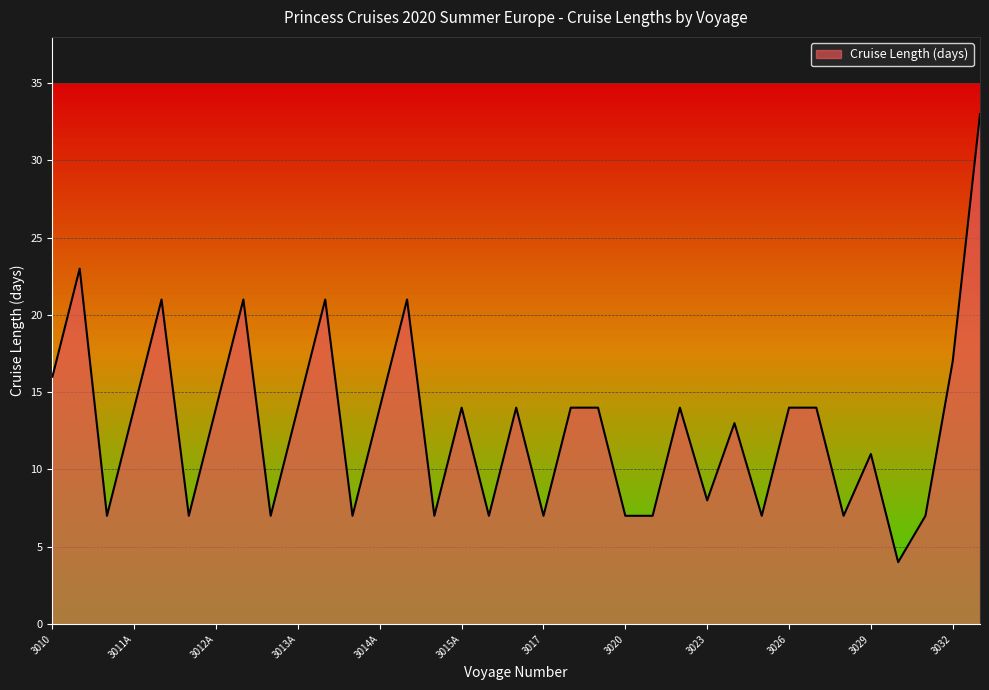

What is the smallest value displayed?

4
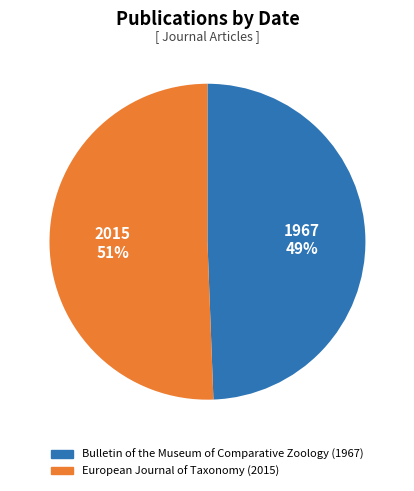

How many slices are in this pie chart?

2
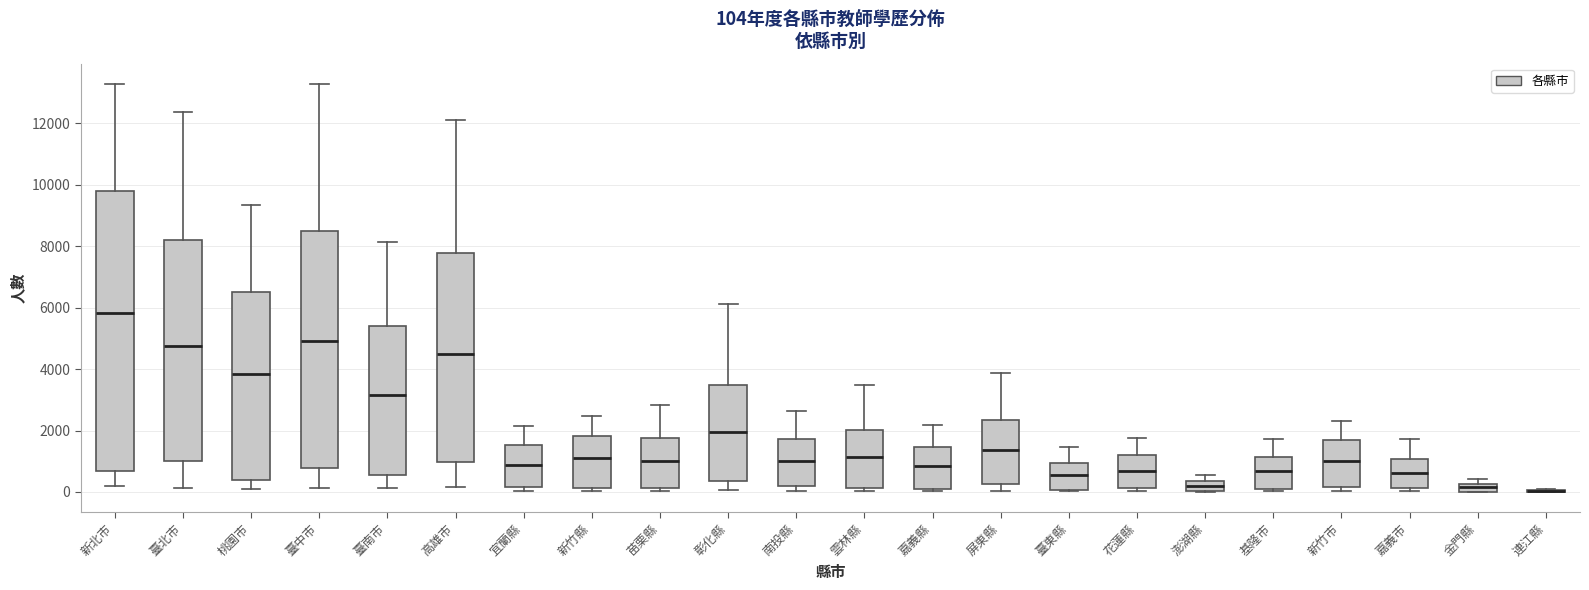

Comparing the boxes themselves (not the whiskers), which one is the tallest?

新北市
---*---
• EXERCISE REQUIREMENTS:
Revise the lines above by substituting "circle graph" for "pie chart" while keeping all other text unchanged. Leave the pictures out of your answer.

• PROBLEM SOLUTION:
What is the smallest value displayed?

4

How many slices are in this circle graph?

2

Comparing the boxes themselves (not the whiskers), which one is the tallest?

新北市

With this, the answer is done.